Le roman n’a pas été très bien
reçu à sa sortie et il semble le moins lu et commenté de l’auteur. Moi-même, je
ne le lis qu’en dernier, en attendant le prochain. Il a reçu un prix valorisant
des œuvres ayant reçu moins d’éloges que mérité, ce qui en dit long sur l’ambiguïté
que cette œuvre suscite.
C’est que le roman semble à la
fois maîtrisé et complètement hors de contrôle ; bien que cela soit volontaire,
la lecture n’en est guère agréable, tant nous sommes ballotés d’un personnage à
l’autre, d’une situation à une autre, généralement improbable, voire parfois
incompréhensible. Ce roman est une maison de fous : même une œuvre de
Lewis Carroll semble plus sensée.
En outre, tous les personnages
rencontrent des difficultés (le titre original aurait dû être traduit au
pluriel selon Ishiguro et, en effet, cela aurait semblé plus pertinent). La
lumière ne semble jamais être au bout du tunnel et le finale n’apporte même pas
un répit : en vérité, l’auteur aurait pu rajouter 200 pages sans que cela
apporte plus ou moins de sens à l’ensemble. C’est d’ailleurs le principal reproche
que je ferai à ce roman : il est infiniment trop long ! La
démonstration est comprise depuis longtemps qu’il poursuit sa route comme un
véhicule sans frein poussé dans une descente.
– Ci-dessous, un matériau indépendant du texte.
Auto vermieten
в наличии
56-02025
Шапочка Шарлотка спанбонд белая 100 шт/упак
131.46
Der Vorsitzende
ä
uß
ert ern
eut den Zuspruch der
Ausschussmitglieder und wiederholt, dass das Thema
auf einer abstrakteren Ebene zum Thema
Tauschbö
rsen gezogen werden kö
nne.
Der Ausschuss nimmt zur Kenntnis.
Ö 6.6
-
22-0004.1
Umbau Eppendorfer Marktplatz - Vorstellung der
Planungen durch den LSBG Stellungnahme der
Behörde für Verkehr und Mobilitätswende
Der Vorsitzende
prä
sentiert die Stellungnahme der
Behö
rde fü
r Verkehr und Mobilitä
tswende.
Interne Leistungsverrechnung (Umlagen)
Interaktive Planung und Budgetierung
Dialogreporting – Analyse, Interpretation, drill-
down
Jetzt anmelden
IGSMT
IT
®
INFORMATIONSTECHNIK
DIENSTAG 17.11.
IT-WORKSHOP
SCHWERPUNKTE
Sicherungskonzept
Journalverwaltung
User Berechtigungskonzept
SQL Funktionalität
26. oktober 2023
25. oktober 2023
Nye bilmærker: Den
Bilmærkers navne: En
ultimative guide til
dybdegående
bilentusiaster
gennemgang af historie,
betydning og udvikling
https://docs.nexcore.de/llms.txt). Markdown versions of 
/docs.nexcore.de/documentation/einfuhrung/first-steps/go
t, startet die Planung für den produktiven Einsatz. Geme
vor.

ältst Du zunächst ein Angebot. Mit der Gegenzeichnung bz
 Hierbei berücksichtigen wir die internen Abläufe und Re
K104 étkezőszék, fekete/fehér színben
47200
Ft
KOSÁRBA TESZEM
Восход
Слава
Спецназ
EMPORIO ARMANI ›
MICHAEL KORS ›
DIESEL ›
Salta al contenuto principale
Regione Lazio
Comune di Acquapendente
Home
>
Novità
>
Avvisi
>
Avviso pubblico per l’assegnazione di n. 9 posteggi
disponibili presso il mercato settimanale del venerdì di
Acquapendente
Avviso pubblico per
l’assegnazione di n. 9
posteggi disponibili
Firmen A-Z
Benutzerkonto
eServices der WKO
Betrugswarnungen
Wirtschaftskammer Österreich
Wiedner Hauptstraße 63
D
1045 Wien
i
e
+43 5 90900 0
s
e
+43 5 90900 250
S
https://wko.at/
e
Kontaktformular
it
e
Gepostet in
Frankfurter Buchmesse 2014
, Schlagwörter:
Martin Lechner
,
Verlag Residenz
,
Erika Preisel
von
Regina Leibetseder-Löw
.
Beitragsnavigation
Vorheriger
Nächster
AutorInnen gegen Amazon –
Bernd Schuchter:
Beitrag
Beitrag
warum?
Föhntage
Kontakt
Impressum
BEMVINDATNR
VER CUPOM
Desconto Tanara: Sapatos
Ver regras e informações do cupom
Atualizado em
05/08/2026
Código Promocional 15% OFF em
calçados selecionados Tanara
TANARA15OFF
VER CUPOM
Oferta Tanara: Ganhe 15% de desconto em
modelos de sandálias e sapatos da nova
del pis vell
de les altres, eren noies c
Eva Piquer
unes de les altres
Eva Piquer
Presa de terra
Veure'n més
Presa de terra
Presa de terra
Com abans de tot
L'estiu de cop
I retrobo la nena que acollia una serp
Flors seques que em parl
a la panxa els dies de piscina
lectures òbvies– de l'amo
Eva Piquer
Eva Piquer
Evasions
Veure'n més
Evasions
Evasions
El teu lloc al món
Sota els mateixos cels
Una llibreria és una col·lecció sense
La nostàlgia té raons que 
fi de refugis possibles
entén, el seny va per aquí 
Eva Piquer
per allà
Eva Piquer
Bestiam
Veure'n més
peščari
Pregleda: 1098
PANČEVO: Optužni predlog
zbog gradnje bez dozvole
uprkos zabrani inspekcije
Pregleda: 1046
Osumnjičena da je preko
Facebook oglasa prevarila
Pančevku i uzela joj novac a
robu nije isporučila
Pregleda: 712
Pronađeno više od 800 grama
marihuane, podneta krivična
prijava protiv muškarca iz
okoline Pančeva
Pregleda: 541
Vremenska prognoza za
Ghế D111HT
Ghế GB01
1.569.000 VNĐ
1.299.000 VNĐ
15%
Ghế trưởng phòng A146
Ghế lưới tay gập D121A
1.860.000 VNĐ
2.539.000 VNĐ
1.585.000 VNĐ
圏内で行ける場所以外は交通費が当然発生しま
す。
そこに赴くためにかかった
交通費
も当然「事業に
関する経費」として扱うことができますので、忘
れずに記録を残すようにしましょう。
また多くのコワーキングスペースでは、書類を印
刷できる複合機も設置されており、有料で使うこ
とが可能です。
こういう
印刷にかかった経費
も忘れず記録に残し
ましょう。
Pourtant, on décèle bien des
aspects intéressants, en particulier cette caractéristique quasi-unanime des
personnages du Nobel : un côté déboussolé, à la limite de la psychiatrie,
avec parfois une tendance à la mégalomanie et doublé d’une incapacité à lâcher
le passé au point de vivre dans le déni (sacré programme). Ishiguro reprendra largement
les lignes directrices de L’inconsolé dans son roman suivant, Quand nous étions orphelins, une œuvre bien plus réussie et comptant quasiment deux
fois moins de pages.
En définitive, cette lecture est
vraiment à réserver aux fans de l’auteur.